* _Selected excerpt_:
========================================================================
Hi, this might be very easy, but I forgot how to do the following: I have a vector in R^6: (x1, x2, x3, x4, x5, x6). How do I find a vector such that their dot product vanishes? I know how to do it for the two dimensional case: (x1, x2), so the vector that is perpendicular to it is c(-x2, x1) where c is a scalar. Could someone show me how to do it for the vector in R^6 case?
Take the cross product of your vector and any other vector that has the same origin (any unit vector usually fits the bill and is easiest since only one axis is non-zero).
Ok I see. I'm not sure how to do a cross product for a six-component vector though. Could you please show me?
The only condition on the vector is that its dot product with x vanishes? Just solve [tex]\vec{x}\cdot\vec{y} = 0[/tex] --J
Given a vector in n-dimensions, there is a whole (n-1)-dimensional hyperplane of vectors that are orthogonal to that vector. Let me do the 4D-case. The 6D-case is easily obtained by generalizing. Given V=(x1,x2,x3,x4), choose W=(w1,w2,w3,w4) such that 0=(V dot W)=x1w1+x2w2+x3w3+x4w4. One choice is w1=-x2, w2=x1, w3=0, w4=0. (This is a generalization of your 2D example). Basically, you can choose values for three components of W. The fourth is determined by the requirement that 0=(V dot W).
========================================================================
* _Stored rows_:

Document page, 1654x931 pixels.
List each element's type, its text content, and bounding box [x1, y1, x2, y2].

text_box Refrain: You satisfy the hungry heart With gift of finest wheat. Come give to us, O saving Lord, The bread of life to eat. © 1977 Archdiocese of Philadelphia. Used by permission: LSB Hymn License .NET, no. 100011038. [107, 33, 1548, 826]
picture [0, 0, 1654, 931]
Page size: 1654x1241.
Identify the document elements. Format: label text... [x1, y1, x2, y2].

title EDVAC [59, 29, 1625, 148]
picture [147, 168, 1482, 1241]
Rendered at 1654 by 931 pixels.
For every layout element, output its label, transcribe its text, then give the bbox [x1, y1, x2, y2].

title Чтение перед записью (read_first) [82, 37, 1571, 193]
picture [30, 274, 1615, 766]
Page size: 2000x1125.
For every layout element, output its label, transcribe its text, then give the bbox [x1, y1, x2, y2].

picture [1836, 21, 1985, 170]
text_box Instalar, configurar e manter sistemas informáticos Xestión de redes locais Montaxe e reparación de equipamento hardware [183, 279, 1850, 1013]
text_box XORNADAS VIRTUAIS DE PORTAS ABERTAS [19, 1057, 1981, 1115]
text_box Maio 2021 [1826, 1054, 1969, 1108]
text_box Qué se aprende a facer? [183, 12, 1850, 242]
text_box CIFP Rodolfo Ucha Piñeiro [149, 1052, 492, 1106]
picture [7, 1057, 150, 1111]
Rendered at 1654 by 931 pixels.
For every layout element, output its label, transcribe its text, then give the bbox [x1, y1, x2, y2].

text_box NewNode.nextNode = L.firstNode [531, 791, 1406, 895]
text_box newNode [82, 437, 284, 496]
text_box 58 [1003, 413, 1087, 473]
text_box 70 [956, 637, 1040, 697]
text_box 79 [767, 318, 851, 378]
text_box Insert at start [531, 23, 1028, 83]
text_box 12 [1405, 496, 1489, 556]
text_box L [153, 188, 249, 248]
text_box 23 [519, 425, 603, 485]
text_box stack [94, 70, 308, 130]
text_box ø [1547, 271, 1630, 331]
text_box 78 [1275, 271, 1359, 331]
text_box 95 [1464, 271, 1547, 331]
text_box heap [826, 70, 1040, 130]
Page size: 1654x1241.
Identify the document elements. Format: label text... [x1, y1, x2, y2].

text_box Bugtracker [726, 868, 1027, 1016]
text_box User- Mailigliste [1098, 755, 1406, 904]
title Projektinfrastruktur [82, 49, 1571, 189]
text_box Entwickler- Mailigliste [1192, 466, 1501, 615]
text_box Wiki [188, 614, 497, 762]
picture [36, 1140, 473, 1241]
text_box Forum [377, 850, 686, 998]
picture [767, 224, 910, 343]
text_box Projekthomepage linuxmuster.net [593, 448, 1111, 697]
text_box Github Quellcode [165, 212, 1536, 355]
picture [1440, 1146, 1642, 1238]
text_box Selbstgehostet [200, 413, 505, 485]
========================================================================
* _What you have to do_:
In the forum thread on perpendicular vectors, one reply gives a specific choice of W for the 4D case. List each component of W with the value assigned to it in that choice.

* _Task answer_:
w1 = -x2
w2 = x1
w3 = 0
w4 = 0